> Passage shown:
According to the United States Census Bureau, the town has a total area of 24.9 sqmi, of which 24.9 sqmi is land and 0.04 sqmi, or 0.08%, is water. Heath lies along the Vermont border between Franklin and Windham counties. Heath is bordered by Whitingham and Halifax, Vermont, to the north, Colrain to the east, Charlemont to the south and southwest, and Rowe to the west. Heath is located 17 mi northwest of Greenfield, 49 mi north-northwest of Springfield, and 106 mi west-northwest of Boston.

Heath is located in the northeastern portion of the Berkshires, with the highest point being Burnt Hill to the southeast. Heath is fed by the West Branch of the North River, which originates near the state line and heads south-eastward towards Colrain. Several brooks also feed into this and the nearby Deerfield River, and there is a large settlement around Papoose Lake, which drains into the Taylor Brook and eventually the North River.

Massachusetts Route 8A runs from Charlemont towards its terminus at the Vermont border, where it becomes Vermont Route 8A (this route, however, never rejoins Vermont Route 8, but rather joins Vermont Route 112). Route 8A is the main link between Heath and Charlemont, where it meets Massachusetts Route 2 (the Mohawk Trail) and provides access to the region. The nearest expressway, Interstate 91, is accessible in Greenfield. The town has no rail, bus or air service. The nearest bus and small air service is in Greenfield and Turners Falls, respectively, and the nearest Amtrak service is in Greenfield. The nearest national air service can be reached at Albany International Airport in New York.

> Supplied information:
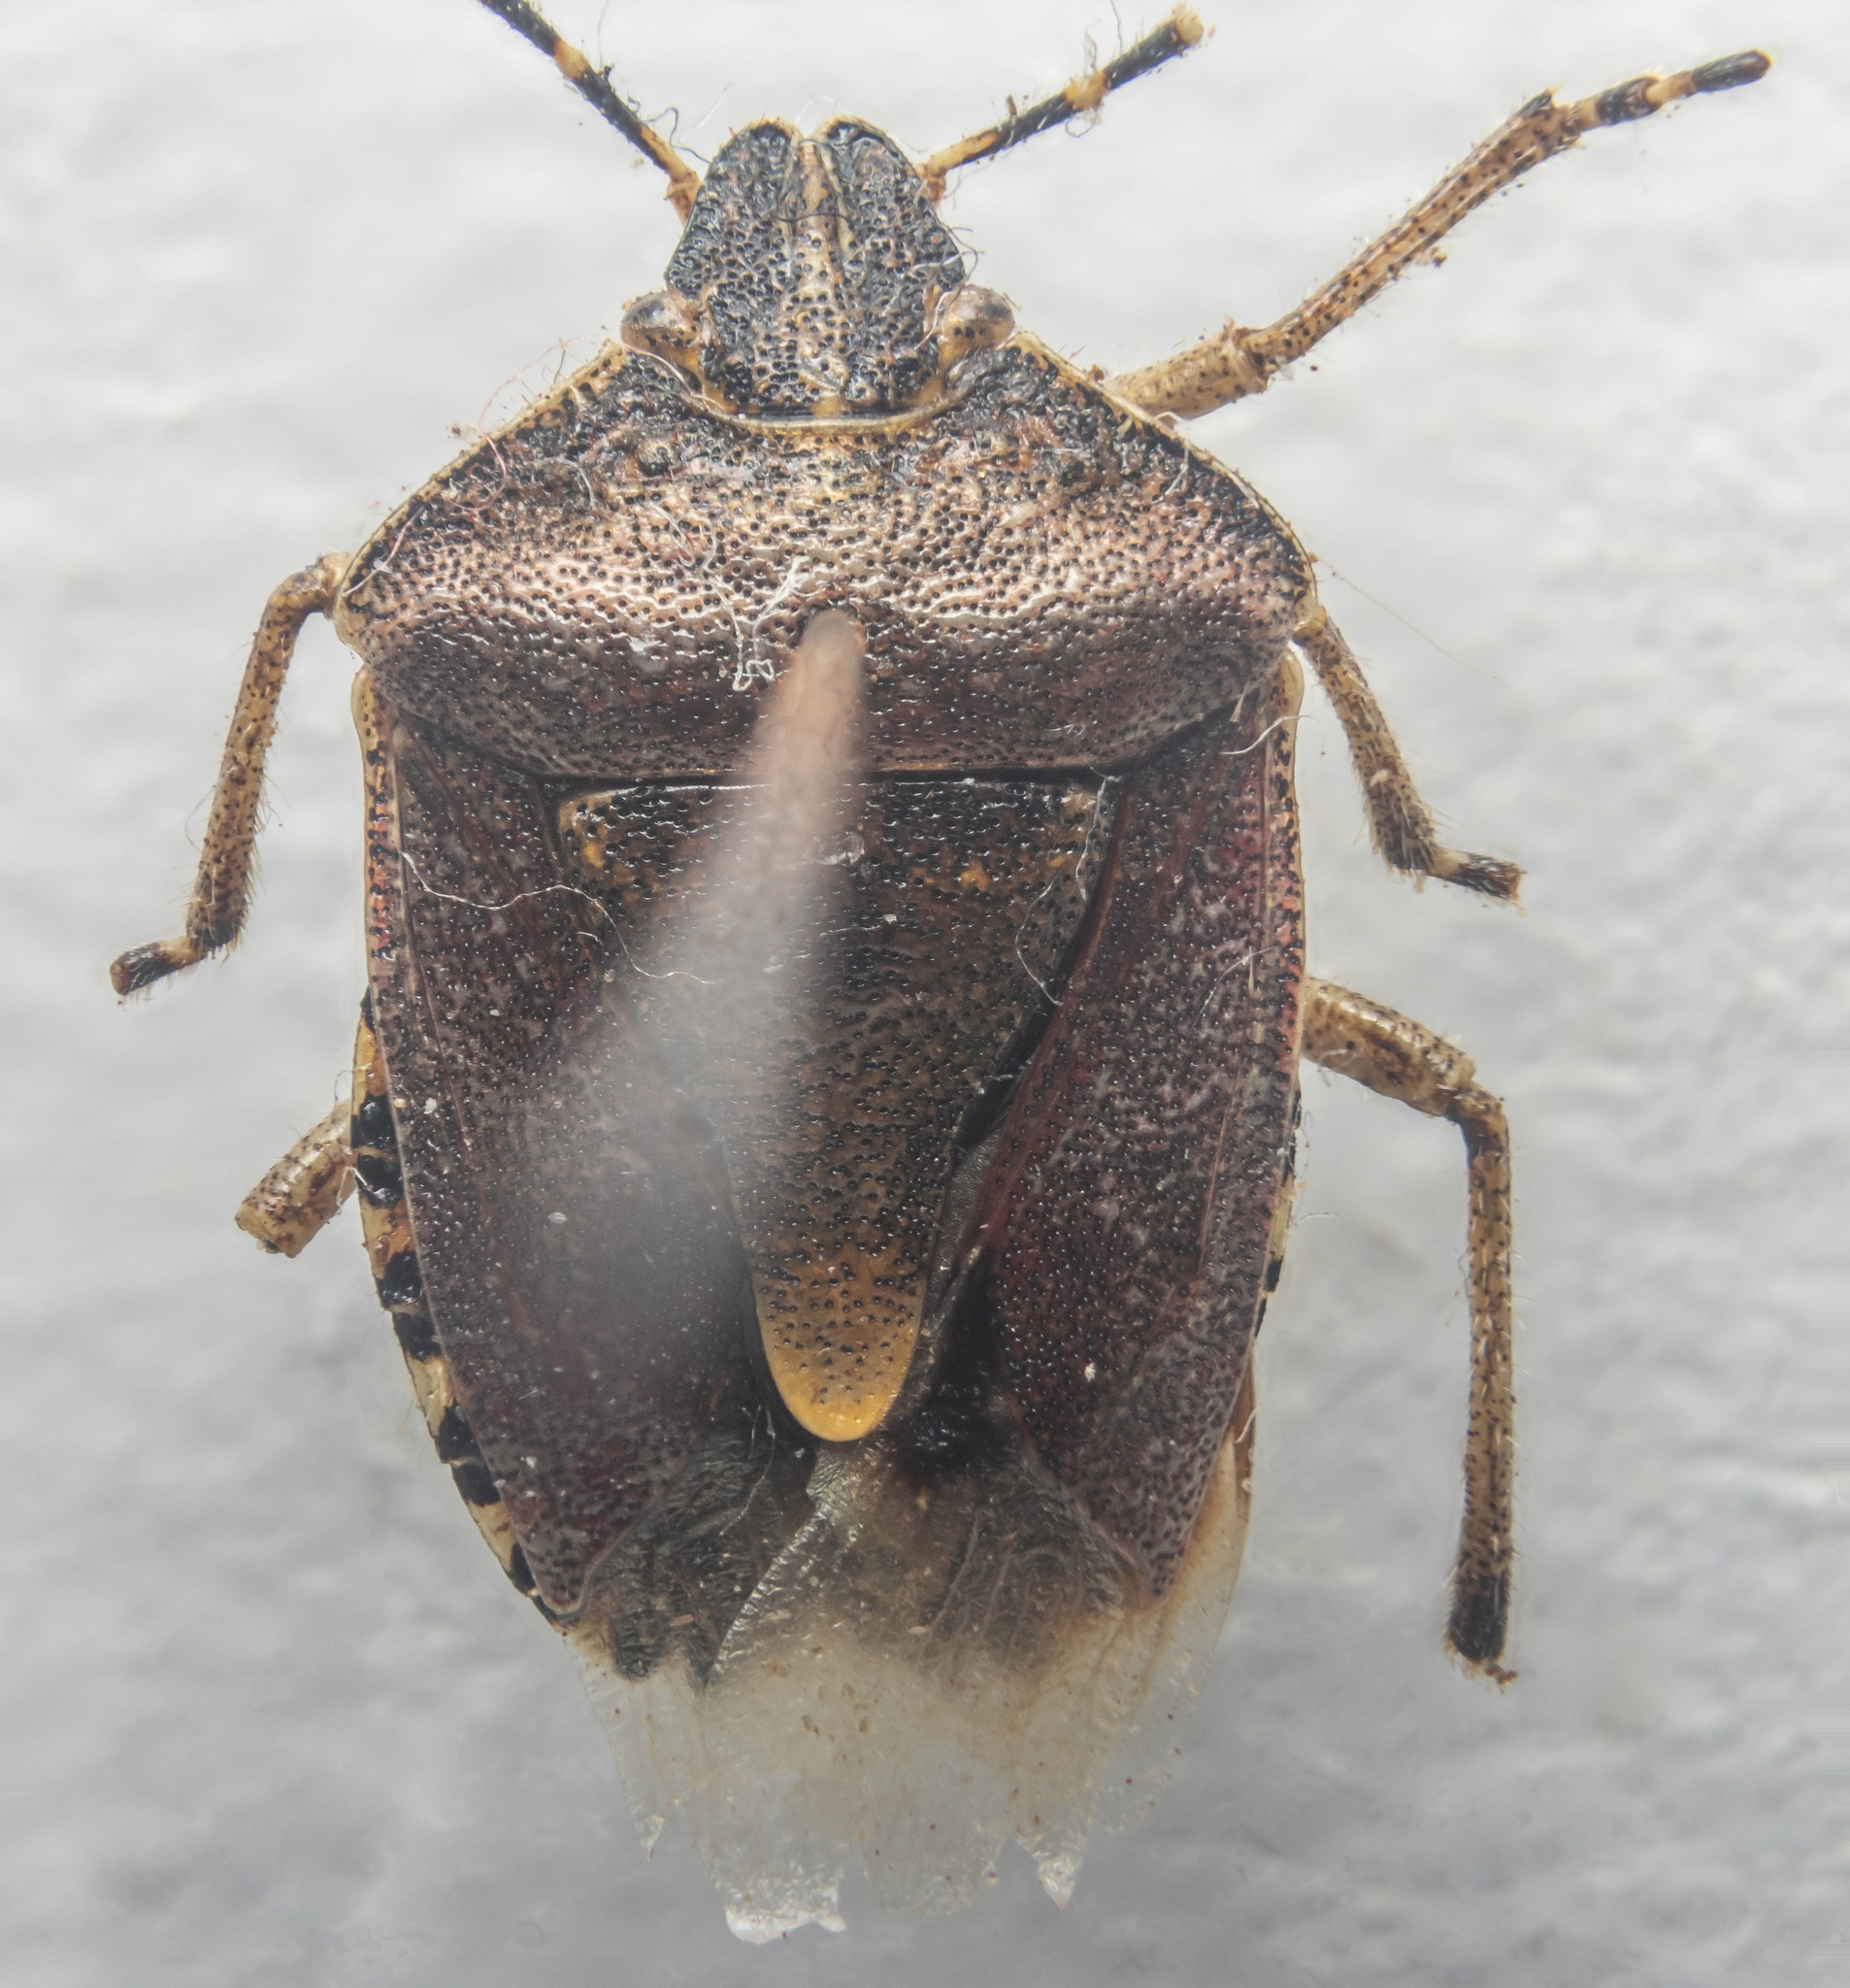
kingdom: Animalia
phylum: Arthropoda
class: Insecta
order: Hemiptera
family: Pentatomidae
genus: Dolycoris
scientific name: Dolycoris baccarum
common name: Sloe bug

* * *

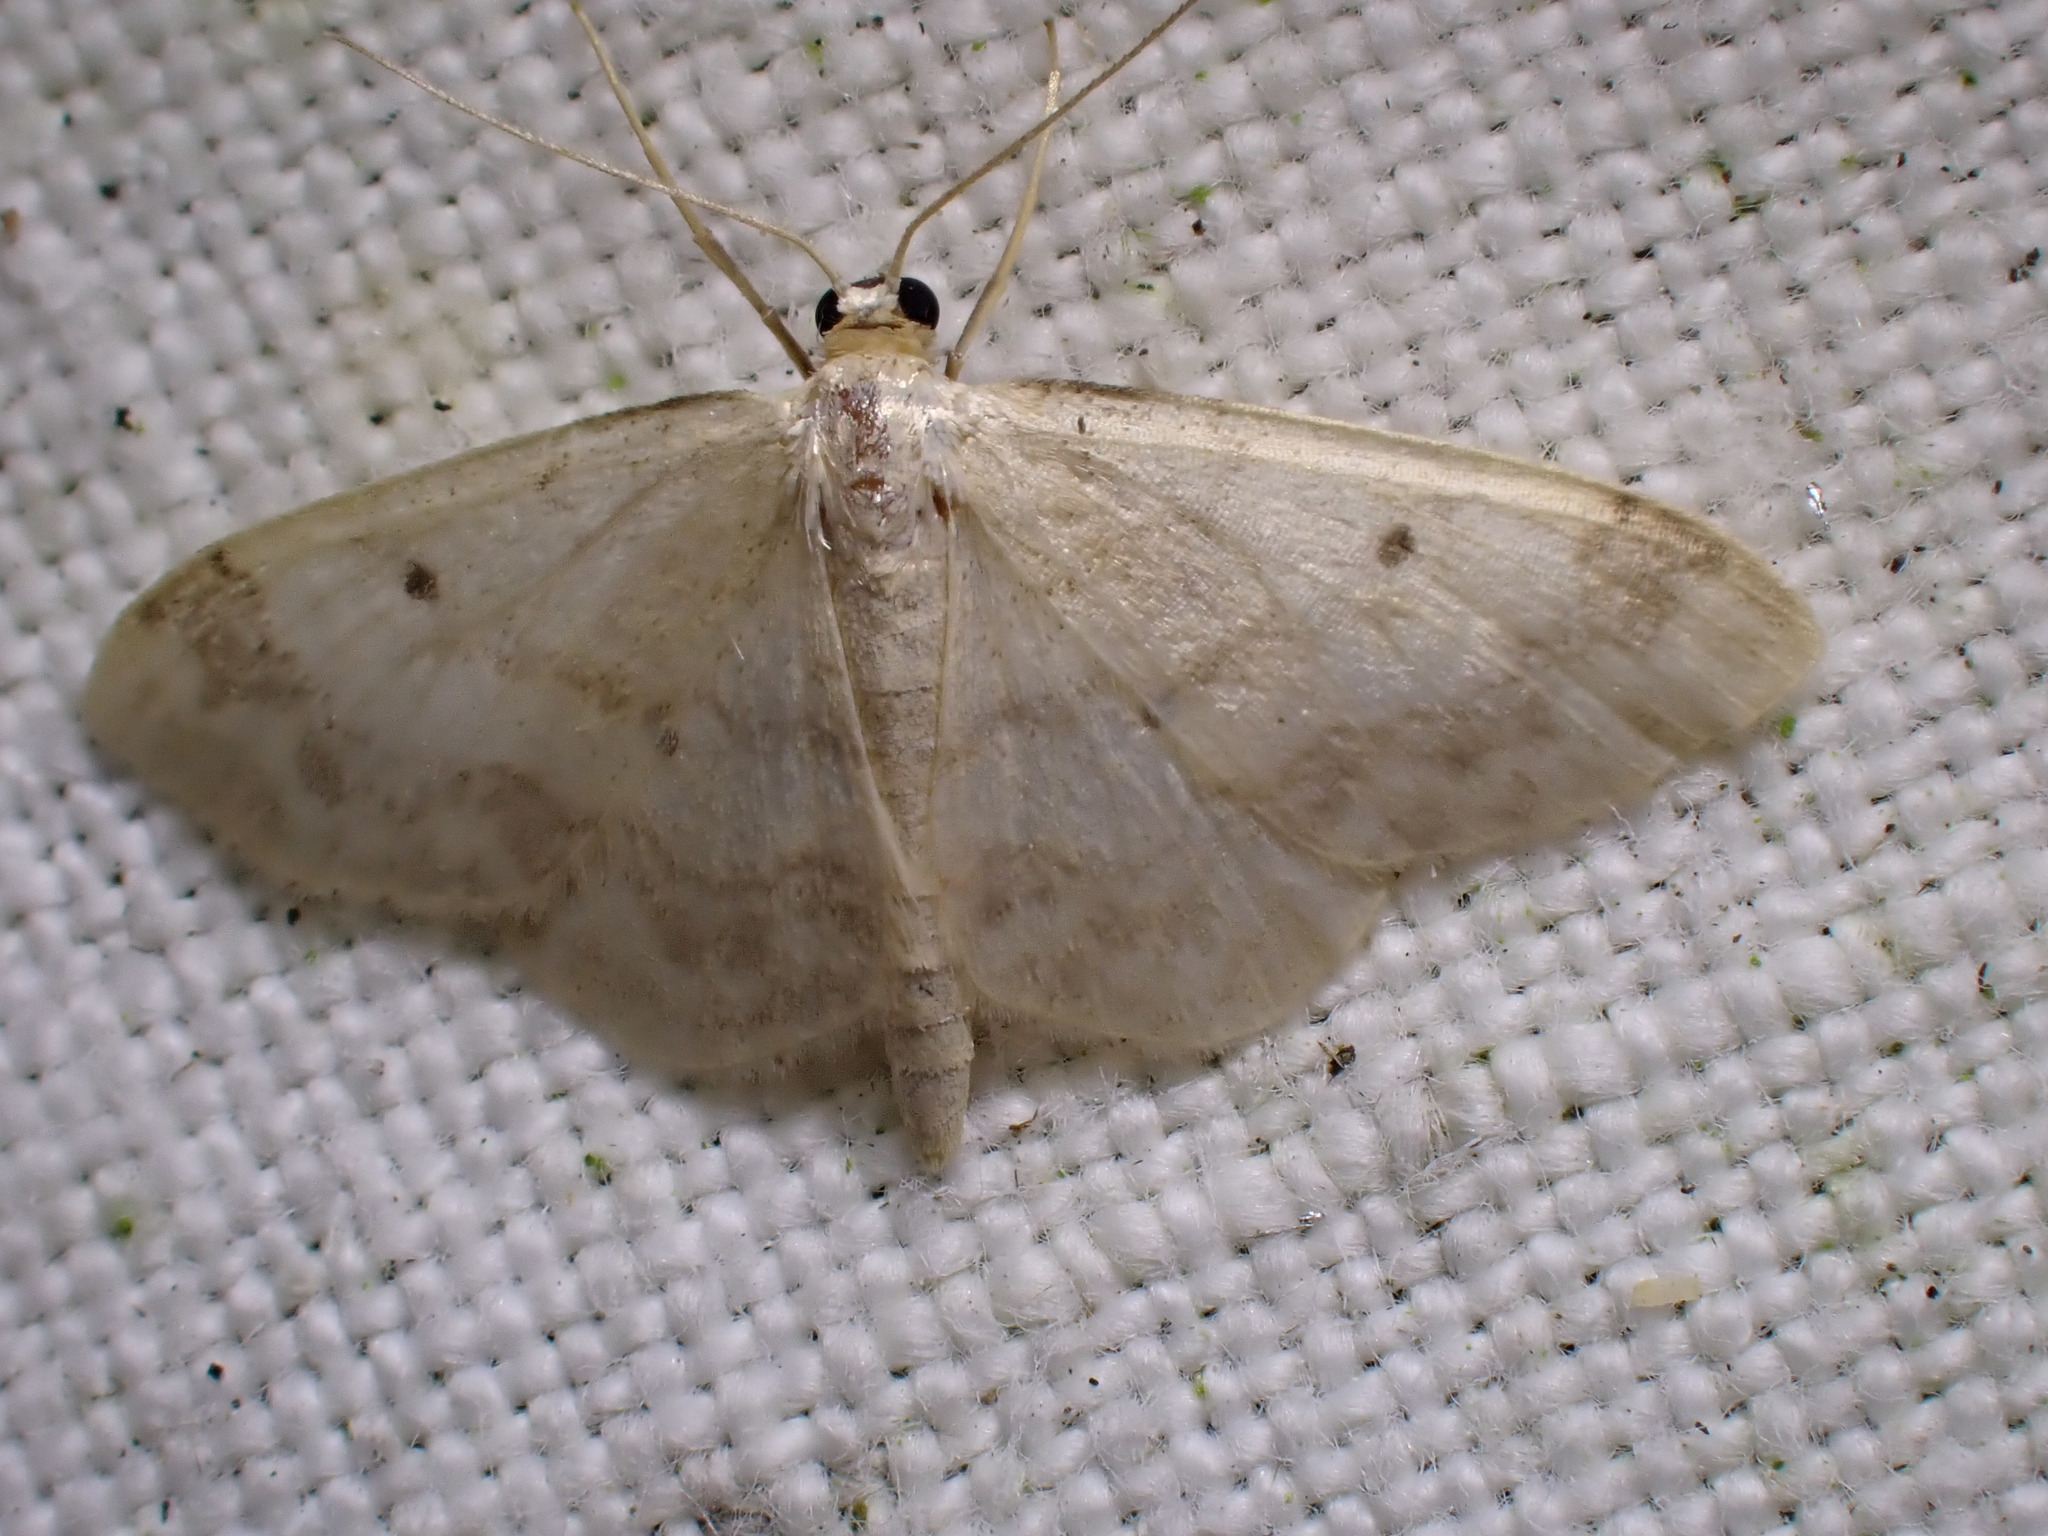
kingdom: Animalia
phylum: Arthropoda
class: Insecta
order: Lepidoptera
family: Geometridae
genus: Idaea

> Things to do:
1. In the passage on Heath, what is named as the town's highest point?
2. Turn the paragraph of the passage on Heath that begins "Massachusetts Route 8A runs from Charlemont" into a short bulleted list that keeps its main facts.
3. Name every town that the passage on Heath lists as bordering Heath.
The lines above are separate material, apart from the passage on Heath.

> Responses to the tasks:
1. Burnt Hill, to the southeast, is the highest point.

2.
- Massachusetts Route 8A runs from Charlemont to the Vermont border, where it becomes Vermont Route 8A, which joins Vermont Route 112 rather than Vermont Route 8.
- Route 8A is the main link between Heath and Charlemont, where it meets Massachusetts Route 2 (the Mohawk Trail).
- The nearest expressway, Interstate 91, is reached in Greenfield.
- Heath has no rail, bus or air service.
- The nearest bus and Amtrak service is in Greenfield, and the nearest small air service is in Turners Falls.
- The nearest national air service is at Albany International Airport in New York.

3.
- Whitingham, Vermont
- Halifax, Vermont
- Colrain
- Charlemont
- Rowe